Le syndicat, un « corps intermédiaire » ? Jamais !

Dépassé par l’explosion de colère qui a pris la forme des «gilets jaunes»  et dont il porte lui-même la responsabilité première, Emmanuel Macron a lancé le 5 décembre dernier un appel à l’union sacrée. Il a en effet demandé «aux forces politiques et syndicales, au patronat de lancer un appel clair et explicite au calme». Dans la foulée, les heureux promoteurs des « corps intermédiaires » ont retrouvé les grâces médiatiques. Macron lui-même aurait confessé avoir trop négligé ces « corps intermédiaires ».
De quoi parlons-nous ? La notion de « corps intermédiaire » est non seulement étrangère au mouvement syndical, mais elle en constitue un ennemi mortel.

Le lundi 10 décembre au matin, la presse quotidienne rapportait que les « corps intermédiaires » étaient reçus à l’élysée. Parmi les invités, Le Figaro dénombrait « les présidents des deux chambres parlementaires - Richard Ferrand (Assemblée nationale) et Gérard Larcher (Sénat) -, le patron du Conseil économique, social et environnemental, Patrick Bernasconi ; les représentants des associations d’élus et les organisations syndicales et patronales ». Ainsi, selon la presse, notre confédération syndicale est ici ravalée au rang de « corps intermédiaire »... Attention danger !
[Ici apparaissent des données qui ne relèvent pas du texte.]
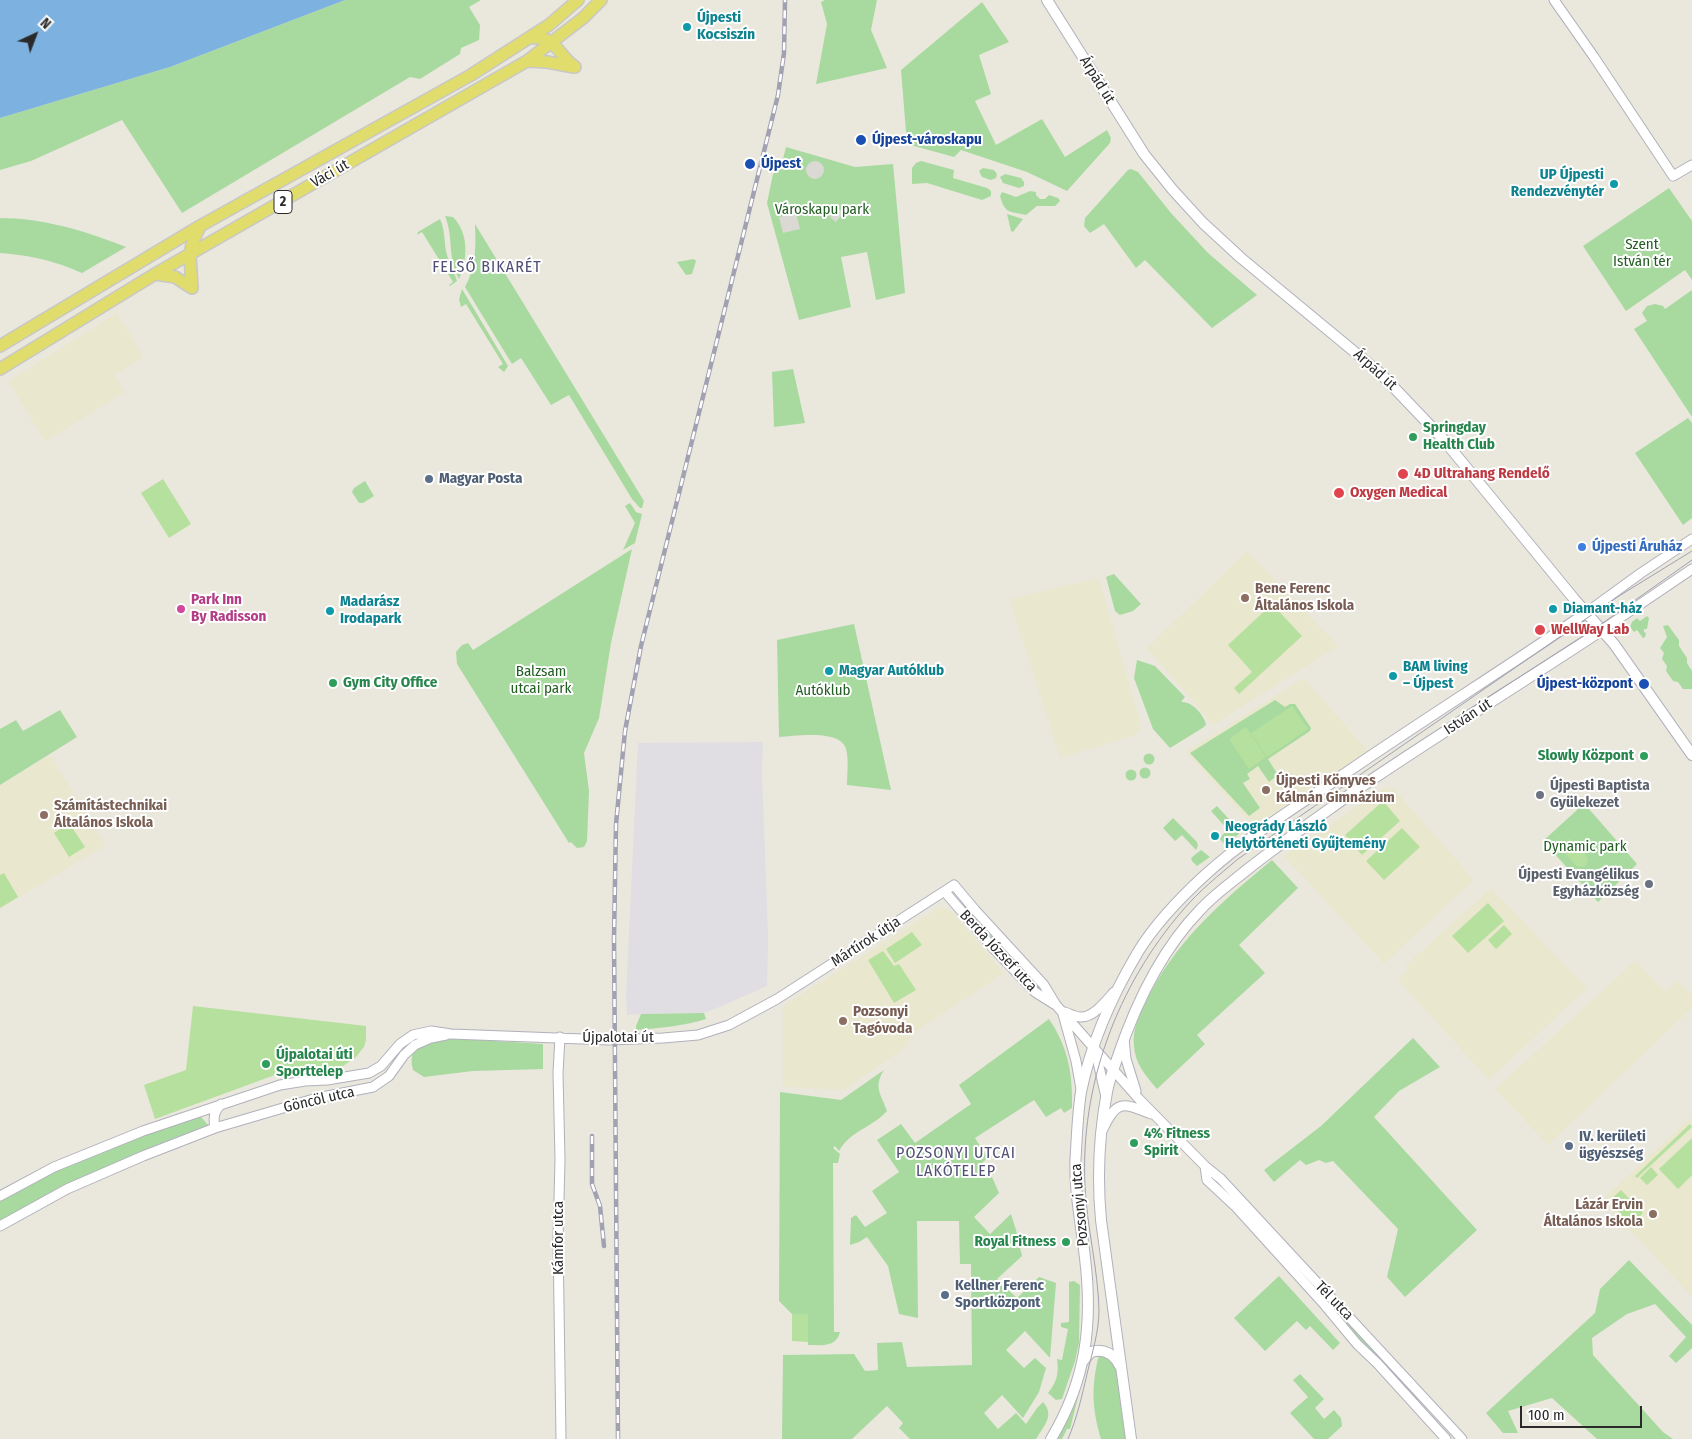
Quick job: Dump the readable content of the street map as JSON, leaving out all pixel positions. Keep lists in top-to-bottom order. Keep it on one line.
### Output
{"streets":{"main road":["Árpád út","Váci út","2","István út","Pozsonyi utca"],"street":["Mártírok útja","Berda József utca","Újpalotai út","Göncöl utca","Kámfor utca","Tél utca"]},"crossings":[["Árpád út","István út"],["István út","Pozsonyi utca"],["Mártírok útja","Berda József utca"],["Mártírok útja","Újpalotai út"],["Berda József utca","Pozsonyi utca"],["Újpalotai út","Göncöl utca"],["Újpalotai út","Kámfor utca"],["Pozsonyi utca","Tél utca"]],"districts":["FELSŐ BIKARÉT","POZSONYI UTCAI LAKÓTELEP"],"parks":["Városkapu park","Szent István tér","Balzsam utcai park","Autóklub","Dynamic park"],"places":["Újpesti Kocsiszín","Újpest-városkapu","Újpest","UP Újpesti Rendezvénytér","Springday Health Club","4D Ultrahang Rendelő","Magyar Posta","Oxygen Medical","Újpesti Áruház","Bene Ferenc Általános Iskola","Park Inn By Radisson","Diamant-ház","Madarász Irodapark","WellWay Lab","Magyar Autóklub","BAM living – Újpest","Gym City Office","Újpest-központ","Slowly Központ","Újpesti Könyves Kálmán Gimnázium","Újpesti Baptista Gyülekezet","Számítástechnikai Általános Iskola","Neogrády László Helytörténeti Gyűjtemény","Újpesti Evangélikus Egyházközség","Pozsonyi Tagóvoda","Újpalotai úti Sporttelep","4% Fitness Spirit","IV. kerületi ügyészség","Lázár Ervin Általános Iskola","Royal Fitness","Kellner Ferenc Sportközpont"],"scale_bar":"100 m","north":"top right"}
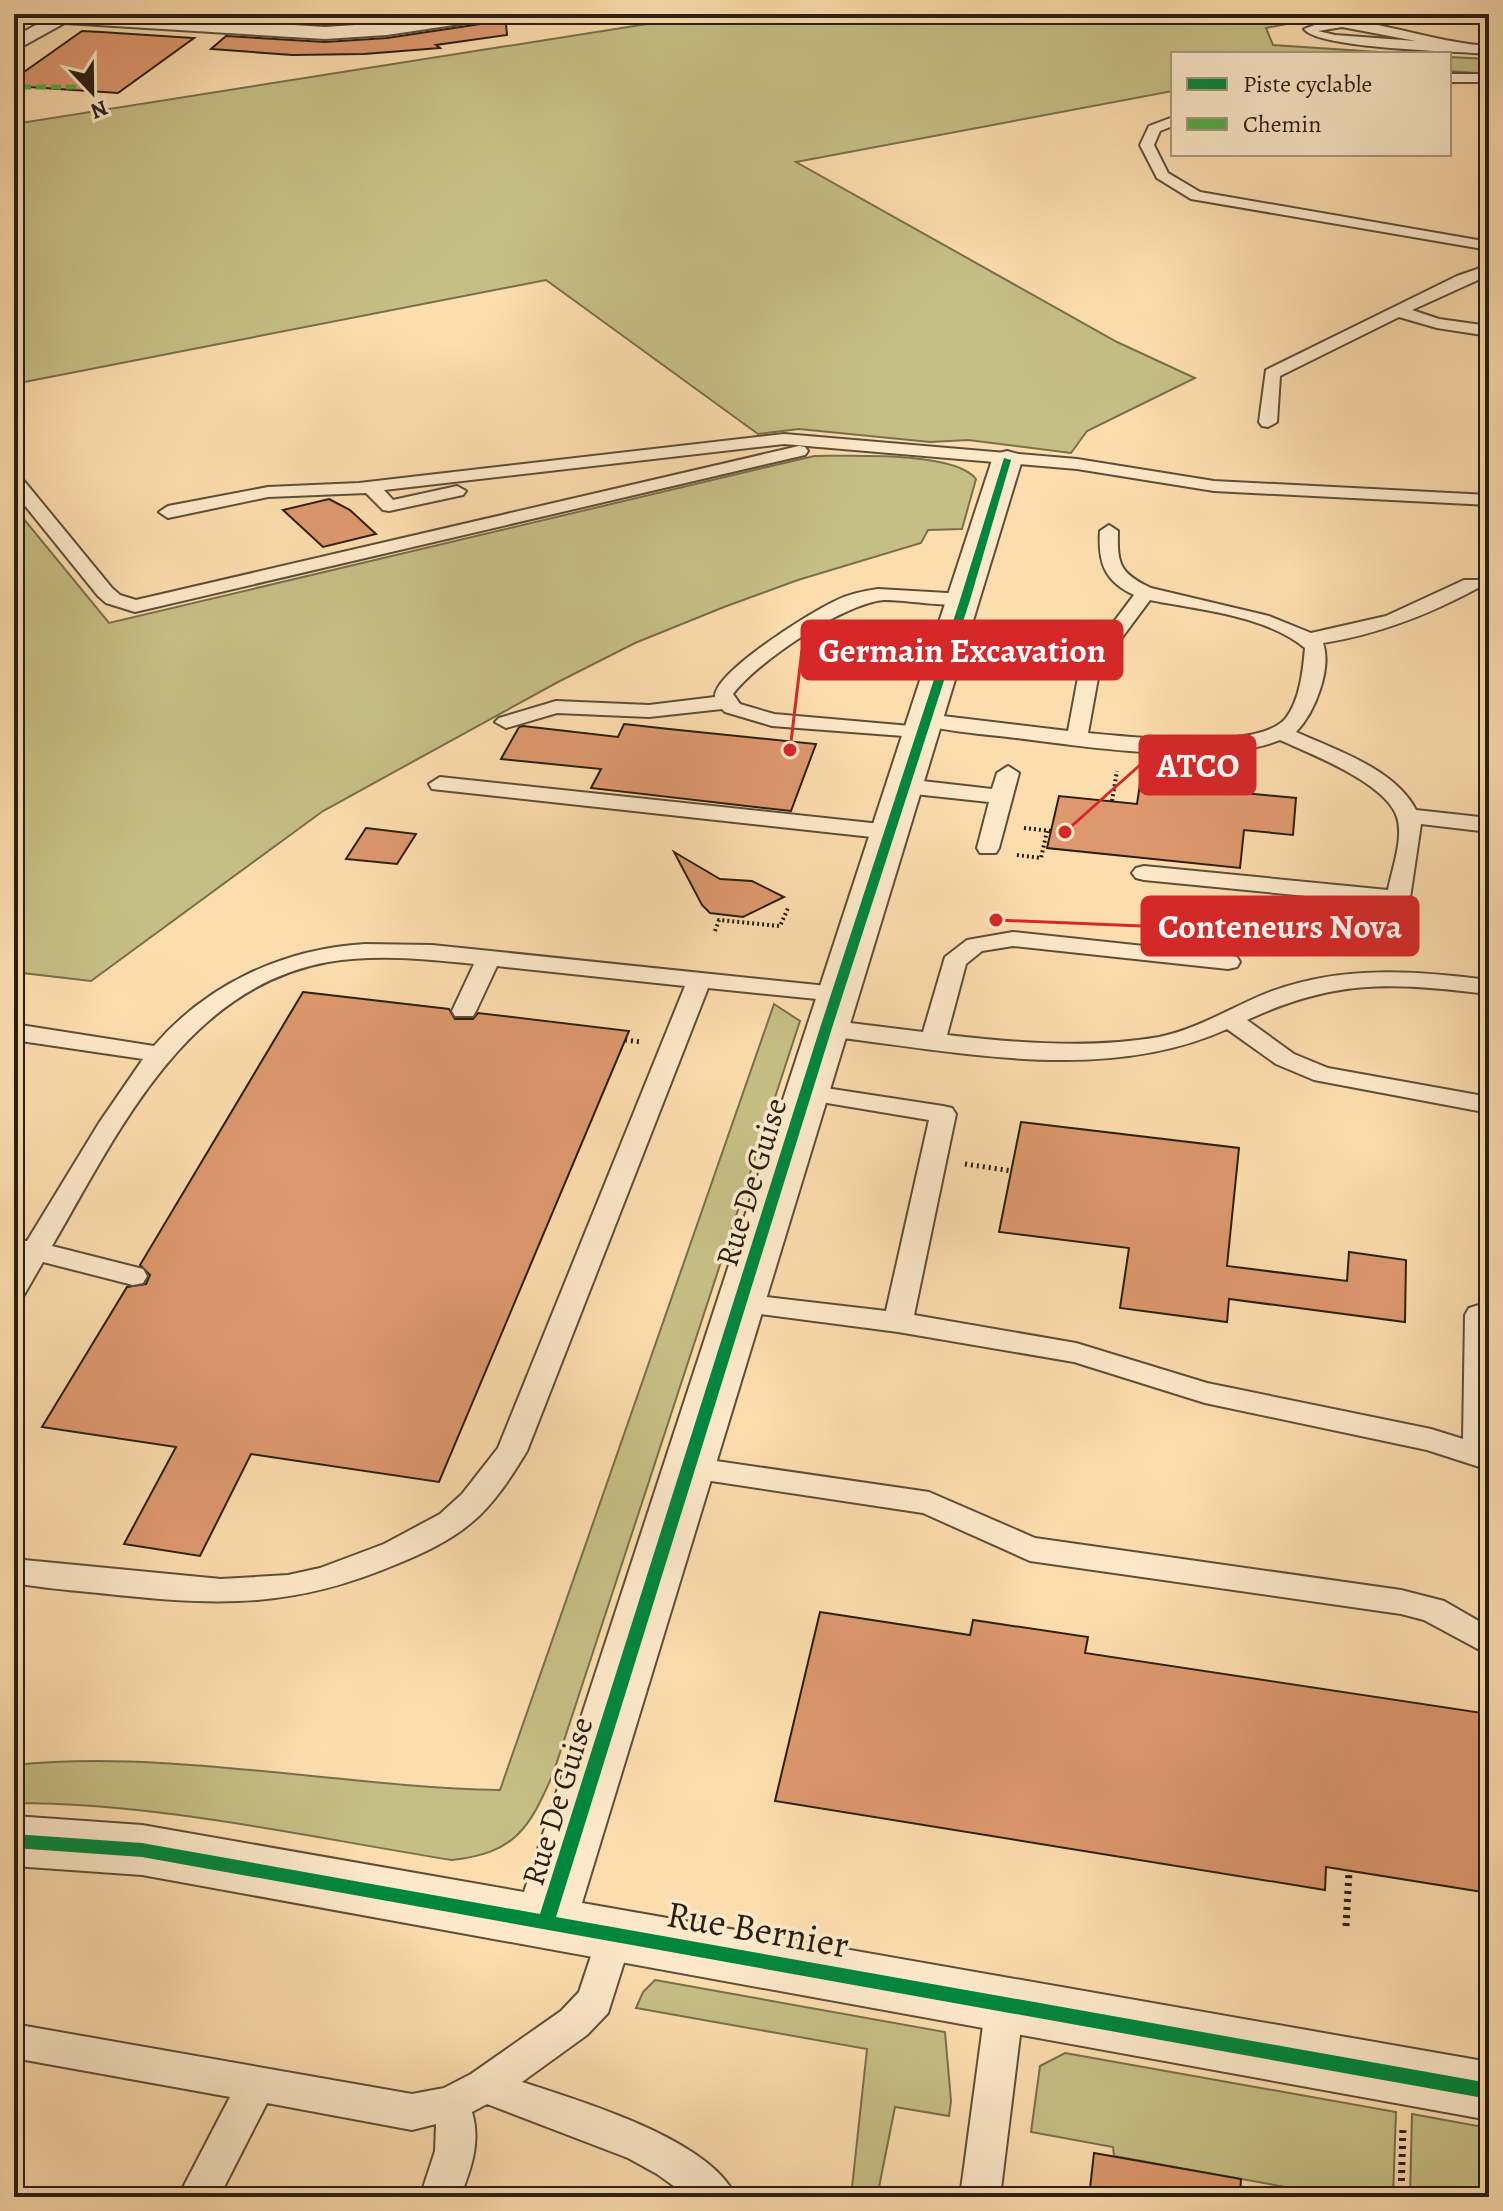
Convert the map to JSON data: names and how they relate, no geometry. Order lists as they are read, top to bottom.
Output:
{
  "streets": {
    "street": ["Rue De Guise", "Rue Bernier"]
  },
  "crossings": [
    ["Rue De Guise", "Rue Bernier"]
  ],
  "places": ["Germain Excavation", "ATCO", "Conteneurs Nova"],
  "legend": ["Piste cyclable", "Chemin"],
  "north": "bottom"
}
« Corps intermédiaire » : De quoi parle-t-on ?
La notion de «corps intermédiaire»  est partie intégrante de la doctrine sociale de l’église. Elle ne peut se comprendre séparément des principes de « totalité » et de « subsidiarité » , liés à la notion de «bien commun».
Le syndicat n’a d’autre objectif que de défendre, sur son propre plan, c’est-à-dire de manière indépendante, les intérêts particuliers et collectifs des salariés. L’assimiler à un «corps intermédiaire» revient à l’intégrer dans un tout organique dont l’intérêt « supérieur » primerait sur les intérêts des parties « inférieures ».
En application du principe de subsidiarité, la « partie » est entièrement soumise au « tout », hors duquel elle n’a pas de raison d’être. C’est la définition d’une société corporatiste.
Pour le syndicalisme ouvrier, cela signifie subordonner ou abandonner la défense des revendications des salariés à la préservation d’un  prétendu « bien commun »... que celui-ci soit ordonné par Dieu, le Marché, l’état ou encore l’Entreprise, définie dès lors comme une « communauté de destins ». L’écologisme est à cet égard l’un des plus grands pourvoyeurs actuels de pression corporatiste sur les syndicats (voir l’encadré ci-contre de Jacques Moisan).
Dans ses Propos sur le principe de subsidiarité, le fait religieux et la laïcité, publiés en 2015 par l’Union départementale, le camarade Jean-Pierre Perché écrivait :
« L’ordre organique est le contraire de la liberté d’organisation : l’adhésion au syndicat organique est obligatoire et le syndicat est intégré à l’état, par opposition à l’indépendance du syndicat, lui-même constitué d’individus qui se regroupent librement, pour défendre en commun les intérêts qu’ils ont en commun, et qui ne sont pas nécessairement ceux du «tout» de la société organique globale».
On comprendra dès lors que, dans un tel cadre, le syndicat perd sa qualité de syndicat, au sens de la Charte d’Amiens de 1906, pour devenir un simple rouage institutionnel : de quoi le corps serait-il l’intermédiaire sinon des décisions prises par le «haut» ?
C’est la raison pour laquelle la résolution de la Commission exécutive confédéral, réunie le 13 décembre dernier, est d’une importance capitale, notamment lorsqu’elle réaffirme « que l’indépendance syndicale, vis-à-vis de l’Etat, toute structure ou influence extérieure, est le gage de la défense des droits des salariés, et est étrangère à toute notion de pacte social ».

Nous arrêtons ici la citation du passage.